◆ SELECTED TEXT:
XRT Flow - 2023.1 English

AI Engine Tools and Flows User Guide (UG1076)

Document ID
UG1076
Release Date
2023-06-23
Version
2023.1 English

The XRT flow is as follows:

  1. Burn the generated sd_card.img to the physical SD card.
  2. Create the xrt.ini file in the sd_card folder as described in this section to enable xrt flow.

    An example xrt.ini file is shown below.

    
    # Main switch to turn on aie trace
    [Debug]
    aie_trace = true
    # Continuous trace knobs
    [AIE_trace_settings]
    reuse_buffer = true
    periodic_offload = true
    # Time to wait between trace reads
    buffer_offload_interval_us = 100
    # Total amount of device memory shared between trace streams
    buffer_size = 16M
    # granularity
    graph_based_aie_tile_metrics = all:all:functions
  3. Run the design on hardware to trace hardware events.
  4. Copy the captured trace data from the sd_card folder to your design at same level as the design Work directory. The trace data is generated in the same location as the host application on the SD card. They are xrt.run_summary, aie_event_runtime_config.json, and aie_trace_N.txt.
  5. Use the Vitis Analyzer to import and analyze data with this command.
    vitis_analyzer xrt.run_summary
[Debug]
aie_trace = true 

# Section for AIE trace settings
[AIE_trace_settings]

# Size of AIE trace buffer in DDR (Format: <Integer>[K|k|M|m|G|g]; Default: 1M)

◆ STORED RECORDS:
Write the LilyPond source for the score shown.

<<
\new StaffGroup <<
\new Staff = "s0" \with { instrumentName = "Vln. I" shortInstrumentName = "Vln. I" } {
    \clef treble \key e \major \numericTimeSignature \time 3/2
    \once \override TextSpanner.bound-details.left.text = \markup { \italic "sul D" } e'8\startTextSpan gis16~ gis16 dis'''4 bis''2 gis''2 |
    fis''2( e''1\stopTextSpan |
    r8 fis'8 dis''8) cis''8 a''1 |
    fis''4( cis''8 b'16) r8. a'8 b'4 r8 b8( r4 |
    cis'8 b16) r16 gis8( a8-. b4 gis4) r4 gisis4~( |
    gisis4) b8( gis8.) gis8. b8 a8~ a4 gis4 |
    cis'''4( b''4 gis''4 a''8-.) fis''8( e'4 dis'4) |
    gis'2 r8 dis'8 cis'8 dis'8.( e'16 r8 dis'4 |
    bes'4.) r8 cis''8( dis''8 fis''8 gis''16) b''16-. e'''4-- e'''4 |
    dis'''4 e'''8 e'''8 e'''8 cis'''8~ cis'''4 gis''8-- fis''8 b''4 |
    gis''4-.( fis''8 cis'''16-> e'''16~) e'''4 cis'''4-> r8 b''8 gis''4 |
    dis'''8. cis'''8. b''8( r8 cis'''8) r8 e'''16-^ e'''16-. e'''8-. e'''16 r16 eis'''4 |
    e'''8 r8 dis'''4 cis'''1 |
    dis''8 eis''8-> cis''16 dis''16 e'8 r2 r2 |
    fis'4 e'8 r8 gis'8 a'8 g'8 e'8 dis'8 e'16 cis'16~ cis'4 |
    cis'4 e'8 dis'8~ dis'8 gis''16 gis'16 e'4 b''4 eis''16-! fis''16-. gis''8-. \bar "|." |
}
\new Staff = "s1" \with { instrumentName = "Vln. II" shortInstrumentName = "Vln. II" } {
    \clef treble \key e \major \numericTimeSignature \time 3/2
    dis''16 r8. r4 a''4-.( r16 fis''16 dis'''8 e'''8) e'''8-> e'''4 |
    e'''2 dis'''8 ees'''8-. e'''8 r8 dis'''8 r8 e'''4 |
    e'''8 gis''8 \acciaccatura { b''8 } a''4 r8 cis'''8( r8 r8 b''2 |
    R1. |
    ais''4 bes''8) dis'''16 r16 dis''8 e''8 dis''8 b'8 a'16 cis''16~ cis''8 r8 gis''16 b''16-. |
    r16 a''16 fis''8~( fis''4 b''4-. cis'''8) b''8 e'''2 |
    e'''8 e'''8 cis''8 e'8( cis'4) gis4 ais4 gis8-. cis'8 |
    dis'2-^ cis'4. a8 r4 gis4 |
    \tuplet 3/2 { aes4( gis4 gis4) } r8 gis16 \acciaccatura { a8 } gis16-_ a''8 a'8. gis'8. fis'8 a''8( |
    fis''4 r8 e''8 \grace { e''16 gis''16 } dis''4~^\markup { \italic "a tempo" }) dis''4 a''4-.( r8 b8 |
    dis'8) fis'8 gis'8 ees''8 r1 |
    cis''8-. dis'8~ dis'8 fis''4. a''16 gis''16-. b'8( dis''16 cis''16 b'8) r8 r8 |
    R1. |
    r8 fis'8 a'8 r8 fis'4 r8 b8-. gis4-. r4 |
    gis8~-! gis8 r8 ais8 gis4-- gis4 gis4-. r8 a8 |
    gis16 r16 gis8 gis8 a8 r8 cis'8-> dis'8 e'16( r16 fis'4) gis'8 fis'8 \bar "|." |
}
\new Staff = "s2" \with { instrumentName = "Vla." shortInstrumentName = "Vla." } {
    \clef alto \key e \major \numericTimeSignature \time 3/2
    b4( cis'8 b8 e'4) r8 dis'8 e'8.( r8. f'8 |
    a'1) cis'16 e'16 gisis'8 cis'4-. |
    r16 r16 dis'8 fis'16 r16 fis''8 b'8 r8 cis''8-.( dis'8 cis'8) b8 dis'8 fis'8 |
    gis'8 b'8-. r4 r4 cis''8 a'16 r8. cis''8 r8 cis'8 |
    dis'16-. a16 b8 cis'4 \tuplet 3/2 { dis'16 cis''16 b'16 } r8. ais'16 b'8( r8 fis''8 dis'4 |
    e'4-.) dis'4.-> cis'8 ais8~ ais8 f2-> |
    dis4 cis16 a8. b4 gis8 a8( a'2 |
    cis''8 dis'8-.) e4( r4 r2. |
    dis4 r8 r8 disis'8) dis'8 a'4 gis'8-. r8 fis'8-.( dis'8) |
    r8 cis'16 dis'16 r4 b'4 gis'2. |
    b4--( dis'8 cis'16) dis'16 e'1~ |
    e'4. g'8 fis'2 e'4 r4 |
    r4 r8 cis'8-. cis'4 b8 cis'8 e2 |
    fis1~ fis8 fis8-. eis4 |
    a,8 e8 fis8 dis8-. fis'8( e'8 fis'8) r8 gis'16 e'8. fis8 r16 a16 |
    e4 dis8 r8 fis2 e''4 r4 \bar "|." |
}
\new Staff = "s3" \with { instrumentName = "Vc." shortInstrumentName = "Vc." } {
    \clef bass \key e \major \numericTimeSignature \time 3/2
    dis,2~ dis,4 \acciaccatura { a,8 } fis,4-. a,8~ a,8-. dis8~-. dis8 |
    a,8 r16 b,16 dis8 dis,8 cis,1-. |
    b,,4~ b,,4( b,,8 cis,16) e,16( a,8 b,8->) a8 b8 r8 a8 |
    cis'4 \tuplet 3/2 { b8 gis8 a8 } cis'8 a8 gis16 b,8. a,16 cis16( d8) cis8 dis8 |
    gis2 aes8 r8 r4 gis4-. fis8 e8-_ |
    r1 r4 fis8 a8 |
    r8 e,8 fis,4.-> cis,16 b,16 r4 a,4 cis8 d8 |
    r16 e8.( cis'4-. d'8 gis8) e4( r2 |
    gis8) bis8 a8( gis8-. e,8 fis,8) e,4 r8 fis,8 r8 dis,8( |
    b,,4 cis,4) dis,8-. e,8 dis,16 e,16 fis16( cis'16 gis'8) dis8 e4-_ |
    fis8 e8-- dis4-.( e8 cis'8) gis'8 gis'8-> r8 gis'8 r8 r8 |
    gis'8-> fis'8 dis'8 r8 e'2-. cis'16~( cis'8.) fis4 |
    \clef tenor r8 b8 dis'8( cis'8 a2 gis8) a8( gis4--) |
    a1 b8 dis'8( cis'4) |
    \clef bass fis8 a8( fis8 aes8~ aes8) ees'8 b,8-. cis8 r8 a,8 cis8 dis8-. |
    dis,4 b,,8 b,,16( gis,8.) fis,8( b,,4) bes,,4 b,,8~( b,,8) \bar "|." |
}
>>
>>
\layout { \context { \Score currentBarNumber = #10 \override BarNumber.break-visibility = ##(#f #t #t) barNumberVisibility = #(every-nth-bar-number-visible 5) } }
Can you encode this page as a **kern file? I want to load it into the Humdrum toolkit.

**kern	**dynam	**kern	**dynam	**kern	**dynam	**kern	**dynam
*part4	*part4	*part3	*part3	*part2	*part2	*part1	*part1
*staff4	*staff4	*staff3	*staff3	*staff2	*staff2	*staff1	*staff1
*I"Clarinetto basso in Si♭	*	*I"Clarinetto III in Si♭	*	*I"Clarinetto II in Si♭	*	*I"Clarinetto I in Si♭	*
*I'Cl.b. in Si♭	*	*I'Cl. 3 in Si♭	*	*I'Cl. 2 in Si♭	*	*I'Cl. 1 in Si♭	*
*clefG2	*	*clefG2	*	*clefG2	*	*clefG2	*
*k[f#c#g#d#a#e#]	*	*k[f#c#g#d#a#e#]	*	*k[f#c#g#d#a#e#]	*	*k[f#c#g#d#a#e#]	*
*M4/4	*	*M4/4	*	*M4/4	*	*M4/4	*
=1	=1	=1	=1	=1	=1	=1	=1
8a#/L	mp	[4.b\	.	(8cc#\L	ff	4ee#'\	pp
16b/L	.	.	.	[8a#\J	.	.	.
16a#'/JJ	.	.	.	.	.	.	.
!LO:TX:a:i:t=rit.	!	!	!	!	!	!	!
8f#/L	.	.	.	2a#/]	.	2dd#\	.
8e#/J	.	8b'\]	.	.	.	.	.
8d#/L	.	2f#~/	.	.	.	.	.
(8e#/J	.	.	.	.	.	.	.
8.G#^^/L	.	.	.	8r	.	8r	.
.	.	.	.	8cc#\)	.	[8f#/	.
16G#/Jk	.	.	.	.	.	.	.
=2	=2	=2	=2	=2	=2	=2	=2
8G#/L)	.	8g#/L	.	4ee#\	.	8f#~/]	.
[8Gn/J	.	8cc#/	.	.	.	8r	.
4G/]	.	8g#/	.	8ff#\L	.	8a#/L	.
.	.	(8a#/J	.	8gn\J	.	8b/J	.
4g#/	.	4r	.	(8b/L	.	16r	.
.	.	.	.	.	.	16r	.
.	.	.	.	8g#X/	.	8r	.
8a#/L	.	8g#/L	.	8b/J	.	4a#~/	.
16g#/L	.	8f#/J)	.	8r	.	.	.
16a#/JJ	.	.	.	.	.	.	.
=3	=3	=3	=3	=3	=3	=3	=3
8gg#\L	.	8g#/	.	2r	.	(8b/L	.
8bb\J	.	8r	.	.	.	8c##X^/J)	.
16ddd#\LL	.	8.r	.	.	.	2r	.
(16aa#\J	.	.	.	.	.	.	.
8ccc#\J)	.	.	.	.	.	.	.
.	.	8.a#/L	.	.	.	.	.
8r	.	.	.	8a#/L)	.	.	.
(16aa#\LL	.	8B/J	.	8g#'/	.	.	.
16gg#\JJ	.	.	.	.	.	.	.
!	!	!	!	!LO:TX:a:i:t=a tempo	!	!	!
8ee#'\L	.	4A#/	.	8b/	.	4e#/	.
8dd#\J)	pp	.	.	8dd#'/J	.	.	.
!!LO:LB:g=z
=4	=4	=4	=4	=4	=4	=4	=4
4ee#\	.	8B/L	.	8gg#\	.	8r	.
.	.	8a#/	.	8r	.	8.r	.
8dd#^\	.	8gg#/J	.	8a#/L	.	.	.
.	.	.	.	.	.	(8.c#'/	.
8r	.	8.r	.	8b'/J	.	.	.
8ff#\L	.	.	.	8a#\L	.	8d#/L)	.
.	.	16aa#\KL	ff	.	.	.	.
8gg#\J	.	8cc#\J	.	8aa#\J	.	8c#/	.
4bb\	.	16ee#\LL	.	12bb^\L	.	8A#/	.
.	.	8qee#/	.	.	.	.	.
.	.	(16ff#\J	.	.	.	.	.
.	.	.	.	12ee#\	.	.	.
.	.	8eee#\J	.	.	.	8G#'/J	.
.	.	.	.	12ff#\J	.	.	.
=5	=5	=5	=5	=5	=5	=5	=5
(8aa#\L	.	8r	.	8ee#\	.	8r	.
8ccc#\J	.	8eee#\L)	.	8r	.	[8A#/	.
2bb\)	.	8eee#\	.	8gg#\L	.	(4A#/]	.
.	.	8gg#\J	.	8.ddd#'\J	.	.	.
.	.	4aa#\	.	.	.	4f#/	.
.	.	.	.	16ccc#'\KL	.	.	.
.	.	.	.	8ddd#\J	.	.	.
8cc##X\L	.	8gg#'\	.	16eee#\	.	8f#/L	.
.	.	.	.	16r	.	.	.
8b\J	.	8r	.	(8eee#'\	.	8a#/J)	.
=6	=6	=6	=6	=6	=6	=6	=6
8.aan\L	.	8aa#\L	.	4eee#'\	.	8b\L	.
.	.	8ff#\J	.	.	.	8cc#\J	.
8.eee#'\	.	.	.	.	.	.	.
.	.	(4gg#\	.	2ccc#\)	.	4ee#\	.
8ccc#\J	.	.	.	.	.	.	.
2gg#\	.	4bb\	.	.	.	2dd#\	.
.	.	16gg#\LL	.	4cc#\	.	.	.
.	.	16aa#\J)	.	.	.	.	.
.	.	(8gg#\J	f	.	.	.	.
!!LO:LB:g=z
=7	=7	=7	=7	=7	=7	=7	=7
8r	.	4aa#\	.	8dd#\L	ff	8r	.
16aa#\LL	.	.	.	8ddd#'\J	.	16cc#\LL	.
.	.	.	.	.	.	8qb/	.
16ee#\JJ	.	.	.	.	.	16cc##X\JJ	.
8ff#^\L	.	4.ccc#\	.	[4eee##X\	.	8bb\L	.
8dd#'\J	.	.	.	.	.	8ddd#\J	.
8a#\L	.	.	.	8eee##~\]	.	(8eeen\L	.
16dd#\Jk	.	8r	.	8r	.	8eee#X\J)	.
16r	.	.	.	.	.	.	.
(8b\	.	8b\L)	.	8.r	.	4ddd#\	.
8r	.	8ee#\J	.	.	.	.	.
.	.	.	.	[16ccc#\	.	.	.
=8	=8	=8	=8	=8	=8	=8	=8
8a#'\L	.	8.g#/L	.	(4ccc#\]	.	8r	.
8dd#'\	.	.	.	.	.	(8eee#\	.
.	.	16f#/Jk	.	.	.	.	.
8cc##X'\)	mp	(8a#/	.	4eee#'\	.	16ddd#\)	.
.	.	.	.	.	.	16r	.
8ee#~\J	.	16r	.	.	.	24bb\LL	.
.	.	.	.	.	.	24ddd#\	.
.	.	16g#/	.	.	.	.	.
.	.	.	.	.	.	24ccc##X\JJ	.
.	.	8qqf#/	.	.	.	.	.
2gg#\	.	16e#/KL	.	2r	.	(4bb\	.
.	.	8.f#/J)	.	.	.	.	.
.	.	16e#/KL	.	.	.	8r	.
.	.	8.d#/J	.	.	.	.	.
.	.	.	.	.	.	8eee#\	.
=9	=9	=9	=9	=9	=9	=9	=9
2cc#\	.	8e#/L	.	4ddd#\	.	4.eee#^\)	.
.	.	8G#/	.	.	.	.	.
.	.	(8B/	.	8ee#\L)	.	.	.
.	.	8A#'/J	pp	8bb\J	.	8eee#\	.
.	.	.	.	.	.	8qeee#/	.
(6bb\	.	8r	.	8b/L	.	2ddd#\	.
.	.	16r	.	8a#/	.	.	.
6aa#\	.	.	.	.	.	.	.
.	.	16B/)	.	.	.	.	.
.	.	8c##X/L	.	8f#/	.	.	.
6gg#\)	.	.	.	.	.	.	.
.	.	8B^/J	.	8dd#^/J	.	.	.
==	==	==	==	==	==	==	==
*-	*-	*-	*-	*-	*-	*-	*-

◆ BRIEF:
In the XRT flow page, which command does step 5 give for importing and analyzing the trace data in the Vitis Analyzer?

◆ TASK SOLUTION:
vitis_analyzer xrt.run_summary